Jeff Watts, vice president of marketing at Commerce One, explained some fundamental differences between Commerce One’s former approach to e-marketplaces and the current practice his firm is betting on.
“Marketplaces have always been how to implement and execute business processes on the inside of the firewalls and outside,” Watts said. “With the composite approach, we are looking at how to run business processes across a system to reach predictable resolutions. It’s like a journey across the wilderness.”
Watts said a practical application of Conductor in terms of exposing functionality as Web services is in invoice management, where the customer gets the invoice, and needs to reconcile it with the purchase order. Conductor will use appropriate applications to match the invoice against the purchase order to make sure the customer received what goods he was supposed to.
Sanjay Chikarmane, vice president of product marketing at Commerce One, said Conductor provides everything that their MarketSite portal product provided and more.
“MarketSite only provided conducted and transaction,” Chikarmane said. “It certainly was useful, but Conductor also provides their customer new services in area of collaboration.” He said a difference between Conductor and traditional integration products, is that Conductor adds another layer of connectivity, providing not only integration but BPM and workflow. But IBM has all of these products, right, after its myriad acquisitions, such as CrossWorlds and Holosofx. Well, yes, Chikarmane said. “They aren’t unified. You need their Global Services to put it all together.” And that costs money.

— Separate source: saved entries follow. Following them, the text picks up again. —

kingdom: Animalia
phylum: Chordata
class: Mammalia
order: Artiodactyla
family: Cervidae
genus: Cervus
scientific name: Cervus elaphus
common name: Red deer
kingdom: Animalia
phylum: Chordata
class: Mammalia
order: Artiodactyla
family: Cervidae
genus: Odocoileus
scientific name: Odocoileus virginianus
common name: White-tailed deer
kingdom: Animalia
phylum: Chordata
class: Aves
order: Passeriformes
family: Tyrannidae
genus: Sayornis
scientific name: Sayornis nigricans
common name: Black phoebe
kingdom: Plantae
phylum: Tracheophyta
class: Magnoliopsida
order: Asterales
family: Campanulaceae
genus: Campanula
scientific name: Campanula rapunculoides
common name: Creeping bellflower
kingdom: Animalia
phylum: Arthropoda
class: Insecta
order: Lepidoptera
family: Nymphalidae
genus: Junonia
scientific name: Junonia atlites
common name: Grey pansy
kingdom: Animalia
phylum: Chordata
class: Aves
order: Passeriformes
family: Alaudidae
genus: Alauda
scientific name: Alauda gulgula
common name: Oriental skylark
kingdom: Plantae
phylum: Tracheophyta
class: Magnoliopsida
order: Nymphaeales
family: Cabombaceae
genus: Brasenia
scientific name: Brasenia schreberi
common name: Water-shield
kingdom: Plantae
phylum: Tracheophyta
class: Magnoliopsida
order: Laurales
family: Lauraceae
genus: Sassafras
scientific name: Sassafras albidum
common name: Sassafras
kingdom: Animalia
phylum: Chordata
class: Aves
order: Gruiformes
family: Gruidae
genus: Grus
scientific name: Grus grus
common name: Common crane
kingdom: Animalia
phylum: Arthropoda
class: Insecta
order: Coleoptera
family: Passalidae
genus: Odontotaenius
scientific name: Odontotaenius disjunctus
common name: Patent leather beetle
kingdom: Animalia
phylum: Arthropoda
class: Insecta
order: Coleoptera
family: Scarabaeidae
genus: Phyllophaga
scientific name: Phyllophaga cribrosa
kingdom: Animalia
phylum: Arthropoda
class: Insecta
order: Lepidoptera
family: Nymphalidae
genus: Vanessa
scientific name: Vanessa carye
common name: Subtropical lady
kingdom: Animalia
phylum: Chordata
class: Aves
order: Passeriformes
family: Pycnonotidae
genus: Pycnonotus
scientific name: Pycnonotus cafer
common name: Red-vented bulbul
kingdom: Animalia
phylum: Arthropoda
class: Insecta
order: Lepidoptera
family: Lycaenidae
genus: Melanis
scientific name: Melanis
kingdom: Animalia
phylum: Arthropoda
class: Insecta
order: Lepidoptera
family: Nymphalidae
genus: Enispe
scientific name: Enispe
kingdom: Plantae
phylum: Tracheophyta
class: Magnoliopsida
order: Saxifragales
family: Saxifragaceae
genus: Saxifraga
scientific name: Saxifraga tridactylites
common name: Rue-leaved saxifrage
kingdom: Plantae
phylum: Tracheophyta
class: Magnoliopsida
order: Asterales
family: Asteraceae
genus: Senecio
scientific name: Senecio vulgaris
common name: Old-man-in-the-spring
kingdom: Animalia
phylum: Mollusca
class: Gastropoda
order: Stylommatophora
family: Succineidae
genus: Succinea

One aspect that pulls business processes together within Conductor is its Registry. The brain of the platform, Registry defines user and system interfaces as services. It maintains full definitions of user roles and access, systems, business processes, data schemas, transformation maps, choreographies, rules and security requirements. These may be modified as required by the enterprise customer, which Chikarmane said is another key differentiator between its platform and that of rivals, whose systems are hand-coded and must be updated manually. That traditional method costs money and time.